Наши леса славились мощными дубами, да хрупкими березками, но никак не таящими угрозу елями. Их у нас и не было почти. Лишь в глуши, близ Рудных болот разросся небольшой еловый лес, в самом сыром, да топком месте, словно предупреждая всех, случайно забредших путешественников об опасности.
Здесь же опасность была везде.
И чувствовала это не я одна. Кобыла, трусливо попятилась от реки, тряся головой и прядя ушами, сопровождая свое отступление жалобным ржанием и пофыркиванием.
— Нельзя, Марь, нельзя обратно, — с трудом справившись с пятившейся лошадью, я спустилась на землю и обняла ее за шею, — там опаснее, чем здесь.
Может быть, лишив себя косы, совершив такую вопиющую глупость я утратила право зваться Премудрой, но не растеряла знаний. И была уверена: дорога, что вывела меня из Тающего леса в это опасное место, обычной не была.
Ночь — время нечистой силы, об этом даже дети знали. Нельзя ночью в одиночку бродить, а если уж понесло лихо в путь после заката, то ни в коем случае с дороги людской не сходить, на голос не идти, и на вопросы повстречавшихся на пути незнакомцев не отвечать. Иначе закрутит, заманит нечистая сила на свою тропу, да загубит.
Неосторожным в наших землях быть опасно…
А я сглупила, не заметила злого умысла и угодила в чью-то чужую, злую игру. Сначала заманили на тропу, закружили, запугали, да выплюнули в незнакомом, но страшном месте, не иначе ожидая, что я обратно брошусь.
Знакомы мне были такие игры, не раз я их видела в исполнении домашних котов. Развлекаясь с пойманной мышкой, они дарили ей призрачную надежду, ждали, пока жертва поверит в спасении, а потом ловили.

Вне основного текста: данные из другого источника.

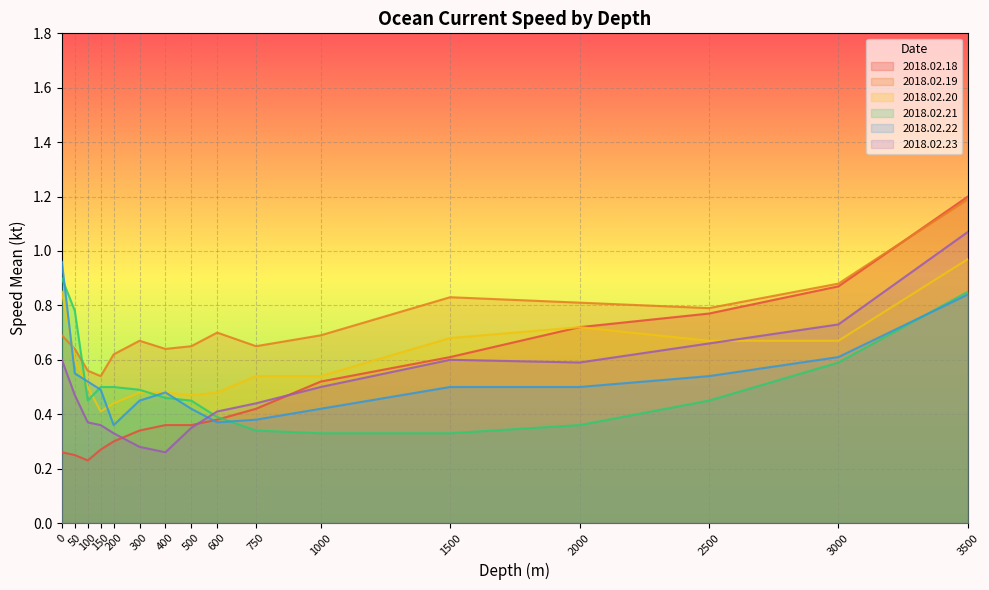

At which label is 2018.02.20 closest to 0?

150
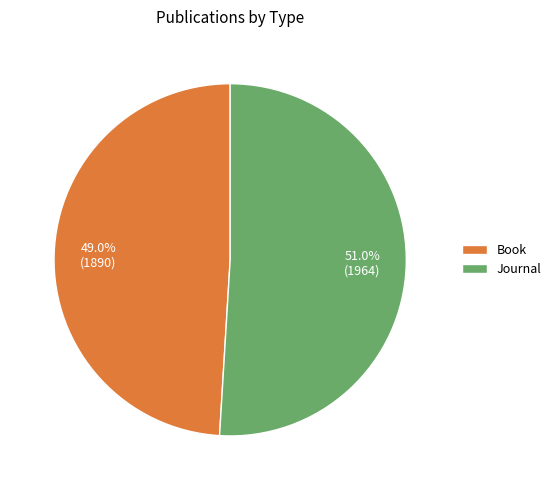

What is the ratio of the value at Book to the value at Journal?

1.0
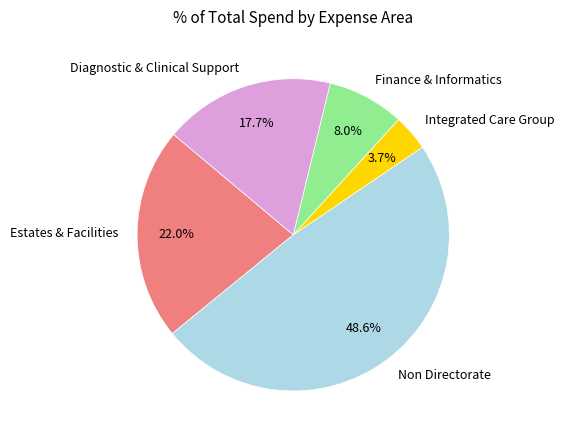

Does Finance & Informatics account for over 50% of the chart?

No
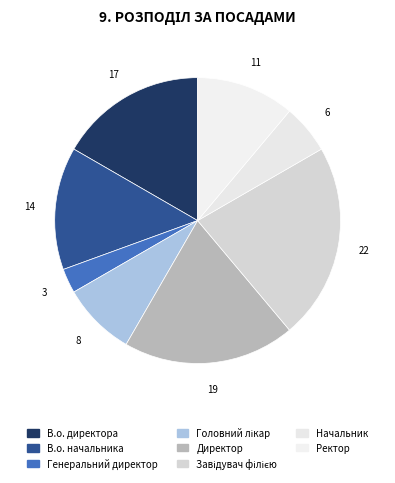

Rank the categories by value from highest to lowest.

Завідувач філією, Директор, В.о. директора, В.о. начальника, Ректор, Головний лікар, Начальник, Генеральний директор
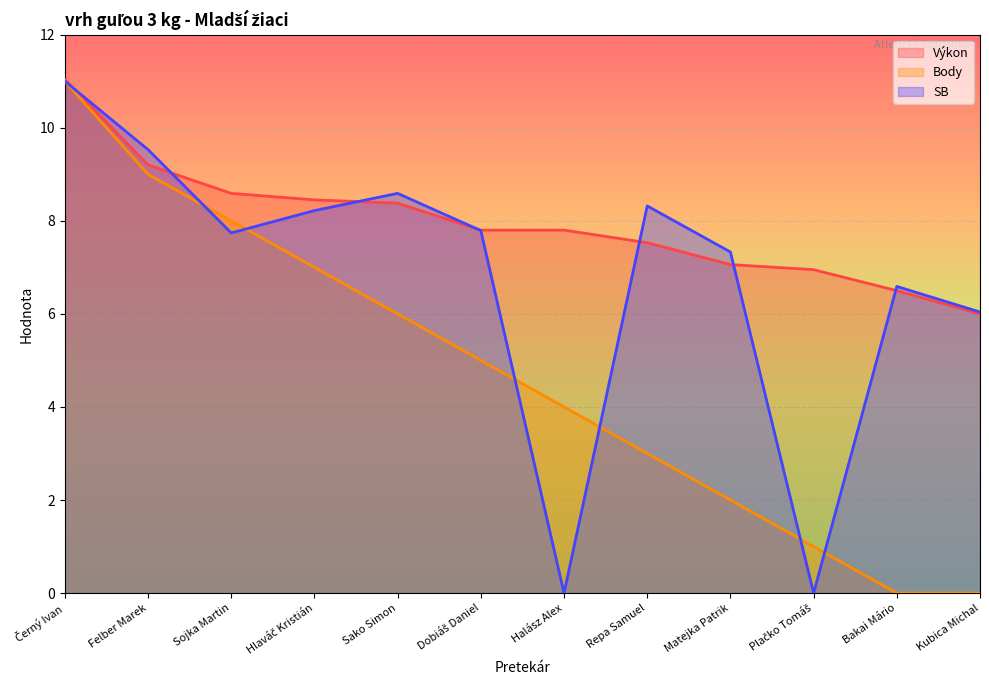

List the series in order of their overall mean, lowest first.

Body, SB, Výkon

Сейчас я была той самой мышью.
— Тише, девочка, — срывающимся голосом пыталась успокоить я лошадь и саму себя, — все хорошо будет. Мы выберемся отсюда.
Марька мне не верила. Я себе тоже особо не верила, но упрямо обнимала кобылу за шею, гладила по щекам и шептала, шептала в подрагивающее, пушистое ухо:
— Главное солнца дождаться, а там уж нам никто страшен не будет. Вот увидишь.
— Люблю наивных дурочек, — признались насмешливо из темноты, — они самые вкусные.
Сердце пропустило удар, скованное ледяной корочкой животного ужаса, а я лишь крепче прижала к себе Марьку. И зажмурилась.
Главное — не разговаривать с ним, а лучше даже не смотреть. Оберегов у меня много и все они исправные, специально для княжеской дочки сделанные. Вреда мне причинить незнакомец не может…если я сама ему этого не позволю.
Недолгая, выжидающая тишина была оборвана недовольным:
— Некрасиво игнорировать того, кто хочет тебе помочь. — с осуждением сказали мне. Звука шагов я не слышала, но голос раздался совсем рядом. — Ну же, посмотри на меня.